- Exercise set
1 - In the comment thread, where will senior Pentagon leadership and military brass convene on August 5 and 6?
2 - Please write out the lines of the entries, starting at the line containing "Here we are" and ending at the line containing "14．2　根据本合同，应由任", with both of those lines included.

:: Provided text

William Selby is a Marine officer who previously completed studies at the US Naval Academy and MIT researching robotics and unmanned systems. He previously served with 2nd Battalion, 9th Marines and is currently stationed in Washington, DC. Follow him @wilselby.


Outlaw 09

Tue, 08/04/2015 - 2:56pm

In reply to by Outlaw 09

The US military wants to find out if it can still fight in a conventional war. We'll be livestreaming the experiment…

On August 5 and 6, a whole mess of senior Pentagon leadership and military brass will convene in California's Mojave Desert to witness something both spectacular and confusing. In the middle of the night, under a bright desert moon, US soldiers bristling with high-tech weaponry and other assorted killamajigs will gently parachute from the sky, then capture and secure an objective. Sort of.

Outlaw 09

Tue, 08/04/2015 - 2:17pm

Hate to say it the author is way behind the current curve in the combat use of UAVs.

If one pays close attention to the EUCOM Commander's comments from this week and many of those from Breedlove SACEUR we are so out of date it is crazy when it comes to the use of UAVs in the combined arms warfare being seen in eastern Ukraine.

::::
:: Extracted material

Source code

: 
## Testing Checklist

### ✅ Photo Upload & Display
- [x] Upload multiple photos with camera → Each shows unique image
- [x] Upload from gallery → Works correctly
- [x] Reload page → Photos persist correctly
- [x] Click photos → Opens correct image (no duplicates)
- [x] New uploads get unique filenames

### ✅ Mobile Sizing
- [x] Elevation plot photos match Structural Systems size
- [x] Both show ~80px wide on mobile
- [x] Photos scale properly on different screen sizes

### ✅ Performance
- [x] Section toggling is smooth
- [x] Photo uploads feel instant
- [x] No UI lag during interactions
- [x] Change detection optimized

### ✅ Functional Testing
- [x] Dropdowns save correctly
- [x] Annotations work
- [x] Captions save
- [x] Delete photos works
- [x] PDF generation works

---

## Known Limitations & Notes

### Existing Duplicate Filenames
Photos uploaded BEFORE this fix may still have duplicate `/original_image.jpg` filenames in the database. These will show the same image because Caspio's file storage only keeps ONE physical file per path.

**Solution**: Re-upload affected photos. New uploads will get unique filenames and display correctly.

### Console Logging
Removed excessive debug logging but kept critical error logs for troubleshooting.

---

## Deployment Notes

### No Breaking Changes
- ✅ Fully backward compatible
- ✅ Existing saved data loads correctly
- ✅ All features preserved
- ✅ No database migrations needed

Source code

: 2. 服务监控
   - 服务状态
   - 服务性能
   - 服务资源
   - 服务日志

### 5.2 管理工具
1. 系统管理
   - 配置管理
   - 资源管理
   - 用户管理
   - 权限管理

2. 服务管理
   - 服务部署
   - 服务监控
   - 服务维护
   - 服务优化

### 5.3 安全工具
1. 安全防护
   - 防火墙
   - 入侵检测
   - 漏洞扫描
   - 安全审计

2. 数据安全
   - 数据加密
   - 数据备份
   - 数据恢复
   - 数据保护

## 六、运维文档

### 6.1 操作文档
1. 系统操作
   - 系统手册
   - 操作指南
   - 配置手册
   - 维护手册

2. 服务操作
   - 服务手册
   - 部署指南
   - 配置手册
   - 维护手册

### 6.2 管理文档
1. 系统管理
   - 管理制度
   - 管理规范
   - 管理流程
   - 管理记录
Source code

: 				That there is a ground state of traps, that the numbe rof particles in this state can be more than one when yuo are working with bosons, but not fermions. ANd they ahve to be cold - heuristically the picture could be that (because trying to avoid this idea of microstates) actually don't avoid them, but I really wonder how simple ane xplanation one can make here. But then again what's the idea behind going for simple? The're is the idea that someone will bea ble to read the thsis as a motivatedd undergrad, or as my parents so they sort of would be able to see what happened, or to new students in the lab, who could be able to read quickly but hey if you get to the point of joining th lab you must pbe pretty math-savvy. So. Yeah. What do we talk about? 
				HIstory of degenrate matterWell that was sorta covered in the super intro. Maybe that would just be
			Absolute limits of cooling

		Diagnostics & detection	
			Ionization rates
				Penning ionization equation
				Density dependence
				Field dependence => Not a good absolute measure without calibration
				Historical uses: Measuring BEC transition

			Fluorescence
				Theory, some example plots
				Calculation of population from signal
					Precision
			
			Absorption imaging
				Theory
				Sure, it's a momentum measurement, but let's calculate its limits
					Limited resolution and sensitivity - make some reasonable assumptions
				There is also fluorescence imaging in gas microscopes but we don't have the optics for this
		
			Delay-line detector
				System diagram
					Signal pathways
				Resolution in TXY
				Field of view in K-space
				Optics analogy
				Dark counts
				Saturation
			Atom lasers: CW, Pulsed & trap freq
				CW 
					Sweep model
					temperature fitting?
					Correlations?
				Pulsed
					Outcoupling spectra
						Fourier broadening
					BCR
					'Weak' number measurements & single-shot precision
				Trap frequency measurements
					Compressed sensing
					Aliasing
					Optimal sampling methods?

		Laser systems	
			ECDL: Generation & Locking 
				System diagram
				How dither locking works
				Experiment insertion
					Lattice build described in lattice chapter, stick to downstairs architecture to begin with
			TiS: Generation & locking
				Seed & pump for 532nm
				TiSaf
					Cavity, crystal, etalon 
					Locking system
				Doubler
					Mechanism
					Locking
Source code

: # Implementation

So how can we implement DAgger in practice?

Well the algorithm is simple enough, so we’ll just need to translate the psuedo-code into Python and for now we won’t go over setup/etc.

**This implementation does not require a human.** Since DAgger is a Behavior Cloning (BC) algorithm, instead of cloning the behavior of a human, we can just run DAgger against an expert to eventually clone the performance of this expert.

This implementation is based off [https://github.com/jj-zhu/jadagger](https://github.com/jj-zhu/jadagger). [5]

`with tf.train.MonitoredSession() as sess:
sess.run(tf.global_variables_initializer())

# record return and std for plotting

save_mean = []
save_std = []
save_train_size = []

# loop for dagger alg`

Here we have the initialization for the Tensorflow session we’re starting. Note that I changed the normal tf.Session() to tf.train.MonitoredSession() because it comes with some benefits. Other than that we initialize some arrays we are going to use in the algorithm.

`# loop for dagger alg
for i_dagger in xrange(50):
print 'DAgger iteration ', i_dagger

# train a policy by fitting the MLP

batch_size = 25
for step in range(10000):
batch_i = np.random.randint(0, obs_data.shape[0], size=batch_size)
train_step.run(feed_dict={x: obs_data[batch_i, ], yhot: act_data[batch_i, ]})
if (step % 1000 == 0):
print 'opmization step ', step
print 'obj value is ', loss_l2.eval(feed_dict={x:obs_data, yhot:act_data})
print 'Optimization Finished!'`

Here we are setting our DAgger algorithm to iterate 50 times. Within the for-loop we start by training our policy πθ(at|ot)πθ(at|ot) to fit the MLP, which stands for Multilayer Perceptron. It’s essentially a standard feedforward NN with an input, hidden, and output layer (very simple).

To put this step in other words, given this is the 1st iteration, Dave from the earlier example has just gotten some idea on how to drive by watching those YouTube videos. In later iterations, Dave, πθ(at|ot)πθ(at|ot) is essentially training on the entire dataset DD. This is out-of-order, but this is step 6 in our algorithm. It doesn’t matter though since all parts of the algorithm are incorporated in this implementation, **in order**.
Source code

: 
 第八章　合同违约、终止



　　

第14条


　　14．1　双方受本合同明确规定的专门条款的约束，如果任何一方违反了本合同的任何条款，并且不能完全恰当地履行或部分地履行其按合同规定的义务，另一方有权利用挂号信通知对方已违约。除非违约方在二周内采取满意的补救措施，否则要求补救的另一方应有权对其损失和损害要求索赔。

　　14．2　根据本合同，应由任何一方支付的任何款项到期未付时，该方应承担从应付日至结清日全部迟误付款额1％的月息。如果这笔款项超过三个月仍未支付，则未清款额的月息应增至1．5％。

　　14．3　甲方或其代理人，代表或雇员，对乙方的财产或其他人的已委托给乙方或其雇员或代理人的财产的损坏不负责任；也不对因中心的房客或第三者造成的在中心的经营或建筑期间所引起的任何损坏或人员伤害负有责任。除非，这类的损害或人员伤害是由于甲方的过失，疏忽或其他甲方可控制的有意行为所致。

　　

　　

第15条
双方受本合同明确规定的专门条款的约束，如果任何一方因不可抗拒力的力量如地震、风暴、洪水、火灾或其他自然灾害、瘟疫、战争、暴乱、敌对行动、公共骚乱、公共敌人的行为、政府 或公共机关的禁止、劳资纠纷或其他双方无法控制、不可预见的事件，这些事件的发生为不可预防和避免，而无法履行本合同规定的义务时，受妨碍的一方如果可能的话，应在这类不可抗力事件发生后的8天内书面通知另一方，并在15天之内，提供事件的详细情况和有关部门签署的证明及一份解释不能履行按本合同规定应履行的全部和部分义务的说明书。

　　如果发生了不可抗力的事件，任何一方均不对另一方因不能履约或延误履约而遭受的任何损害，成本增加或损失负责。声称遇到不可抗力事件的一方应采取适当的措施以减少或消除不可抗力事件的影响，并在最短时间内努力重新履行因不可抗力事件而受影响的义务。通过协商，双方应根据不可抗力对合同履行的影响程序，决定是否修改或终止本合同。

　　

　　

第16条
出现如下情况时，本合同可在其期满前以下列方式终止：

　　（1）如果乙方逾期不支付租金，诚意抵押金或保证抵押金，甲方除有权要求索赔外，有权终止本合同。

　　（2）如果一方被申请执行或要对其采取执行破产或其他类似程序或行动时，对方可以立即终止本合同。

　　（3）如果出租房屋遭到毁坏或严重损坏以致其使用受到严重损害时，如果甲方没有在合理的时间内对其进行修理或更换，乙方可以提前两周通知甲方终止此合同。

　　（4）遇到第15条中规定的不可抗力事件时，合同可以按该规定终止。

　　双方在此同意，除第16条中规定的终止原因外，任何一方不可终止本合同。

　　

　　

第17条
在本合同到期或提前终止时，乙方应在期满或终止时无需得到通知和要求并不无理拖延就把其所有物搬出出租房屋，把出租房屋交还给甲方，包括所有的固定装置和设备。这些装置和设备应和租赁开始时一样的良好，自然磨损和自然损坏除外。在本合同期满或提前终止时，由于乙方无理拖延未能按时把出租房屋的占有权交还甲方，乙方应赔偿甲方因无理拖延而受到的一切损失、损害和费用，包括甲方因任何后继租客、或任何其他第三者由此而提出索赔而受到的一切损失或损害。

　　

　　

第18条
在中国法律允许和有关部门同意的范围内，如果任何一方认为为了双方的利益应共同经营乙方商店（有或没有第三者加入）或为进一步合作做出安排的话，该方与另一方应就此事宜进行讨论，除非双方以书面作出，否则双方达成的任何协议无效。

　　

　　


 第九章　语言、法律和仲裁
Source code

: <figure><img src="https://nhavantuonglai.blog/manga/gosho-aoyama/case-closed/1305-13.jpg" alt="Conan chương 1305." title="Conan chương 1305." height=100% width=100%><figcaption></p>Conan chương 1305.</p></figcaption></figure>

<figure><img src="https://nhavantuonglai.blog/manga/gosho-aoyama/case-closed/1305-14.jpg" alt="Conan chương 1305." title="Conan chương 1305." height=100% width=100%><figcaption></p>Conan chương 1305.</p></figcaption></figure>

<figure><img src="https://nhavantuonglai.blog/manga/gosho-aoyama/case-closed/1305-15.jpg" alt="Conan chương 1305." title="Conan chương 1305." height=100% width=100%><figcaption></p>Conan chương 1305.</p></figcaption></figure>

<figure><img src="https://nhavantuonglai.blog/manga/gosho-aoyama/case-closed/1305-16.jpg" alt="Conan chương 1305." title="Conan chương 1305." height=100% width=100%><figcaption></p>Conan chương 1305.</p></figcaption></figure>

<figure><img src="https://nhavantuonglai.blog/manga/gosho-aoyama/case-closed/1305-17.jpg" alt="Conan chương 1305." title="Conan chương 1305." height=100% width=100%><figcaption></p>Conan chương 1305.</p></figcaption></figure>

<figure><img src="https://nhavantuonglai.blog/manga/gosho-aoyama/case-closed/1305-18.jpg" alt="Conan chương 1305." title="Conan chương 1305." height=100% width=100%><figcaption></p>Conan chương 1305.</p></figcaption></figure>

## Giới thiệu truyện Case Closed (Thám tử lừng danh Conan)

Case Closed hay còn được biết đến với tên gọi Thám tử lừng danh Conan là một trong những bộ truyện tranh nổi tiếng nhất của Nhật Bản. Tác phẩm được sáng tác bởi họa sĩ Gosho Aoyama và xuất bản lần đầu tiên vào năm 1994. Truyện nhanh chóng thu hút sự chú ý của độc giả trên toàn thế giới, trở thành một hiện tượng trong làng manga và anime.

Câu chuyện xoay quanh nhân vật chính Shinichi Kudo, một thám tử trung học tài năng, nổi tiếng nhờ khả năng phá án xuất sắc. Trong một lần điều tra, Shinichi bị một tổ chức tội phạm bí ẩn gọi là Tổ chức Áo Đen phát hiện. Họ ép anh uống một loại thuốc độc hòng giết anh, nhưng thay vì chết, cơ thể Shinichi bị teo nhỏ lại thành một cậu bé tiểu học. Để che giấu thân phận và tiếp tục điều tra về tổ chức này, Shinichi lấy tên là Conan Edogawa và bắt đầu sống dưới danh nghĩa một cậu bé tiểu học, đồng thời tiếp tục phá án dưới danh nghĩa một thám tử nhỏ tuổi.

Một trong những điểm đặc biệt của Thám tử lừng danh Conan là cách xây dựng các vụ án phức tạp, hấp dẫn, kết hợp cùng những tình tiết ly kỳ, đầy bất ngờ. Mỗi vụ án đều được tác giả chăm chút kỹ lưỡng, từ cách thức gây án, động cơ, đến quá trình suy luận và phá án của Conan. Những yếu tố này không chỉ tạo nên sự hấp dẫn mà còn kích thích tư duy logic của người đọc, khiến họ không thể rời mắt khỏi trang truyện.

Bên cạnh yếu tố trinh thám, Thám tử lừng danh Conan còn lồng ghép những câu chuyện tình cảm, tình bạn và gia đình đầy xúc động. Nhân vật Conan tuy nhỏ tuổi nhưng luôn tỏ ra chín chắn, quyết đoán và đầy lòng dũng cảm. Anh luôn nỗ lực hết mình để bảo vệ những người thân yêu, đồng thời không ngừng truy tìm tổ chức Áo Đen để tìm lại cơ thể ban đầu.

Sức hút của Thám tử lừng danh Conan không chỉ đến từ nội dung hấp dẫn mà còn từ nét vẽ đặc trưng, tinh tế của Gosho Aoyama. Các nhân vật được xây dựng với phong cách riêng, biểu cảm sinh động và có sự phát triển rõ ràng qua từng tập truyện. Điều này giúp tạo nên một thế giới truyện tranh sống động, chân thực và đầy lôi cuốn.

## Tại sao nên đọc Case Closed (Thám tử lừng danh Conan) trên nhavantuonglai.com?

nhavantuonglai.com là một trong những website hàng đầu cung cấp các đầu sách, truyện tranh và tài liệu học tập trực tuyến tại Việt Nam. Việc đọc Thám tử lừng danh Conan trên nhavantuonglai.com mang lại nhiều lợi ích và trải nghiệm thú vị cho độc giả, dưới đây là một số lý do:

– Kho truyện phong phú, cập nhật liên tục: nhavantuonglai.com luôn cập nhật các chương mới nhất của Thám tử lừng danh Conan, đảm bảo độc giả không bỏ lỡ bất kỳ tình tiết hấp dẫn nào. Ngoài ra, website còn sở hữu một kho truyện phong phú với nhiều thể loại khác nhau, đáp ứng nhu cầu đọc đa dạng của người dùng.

::::

- Per-task answers
1 - California's Mojave Desert.

2 -
Here we are setting our DAgger algorithm to iterate 50 times. Within the for-loop we start by training our policy πθ(at|ot)πθ(at|ot) to fit the MLP, which stands for Multilayer Perceptron. It’s essentially a standard feedforward NN with an input, hidden, and output layer (very simple).

To put this step in other words, given this is the 1st iteration, Dave from the earlier example has just gotten some idea on how to drive by watching those YouTube videos. In later iterations, Dave, πθ(at|ot)πθ(at|ot) is essentially training on the entire dataset DD. This is out-of-order, but this is step 6 in our algorithm. It doesn’t matter though since all parts of the algorithm are incorporated in this implementation, **in order**.
Source code

: 
 第八章　合同违约、终止



　　

第14条


　　14．1　双方受本合同明确规定的专门条款的约束，如果任何一方违反了本合同的任何条款，并且不能完全恰当地履行或部分地履行其按合同规定的义务，另一方有权利用挂号信通知对方已违约。除非违约方在二周内采取满意的补救措施，否则要求补救的另一方应有权对其损失和损害要求索赔。

　　14．2　根据本合同，应由任何一方支付的任何款项到期未付时，该方应承担从应付日至结清日全部迟误付款额1％的月息。如果这笔款项超过三个月仍未支付，则未清款额的月息应增至1．5％。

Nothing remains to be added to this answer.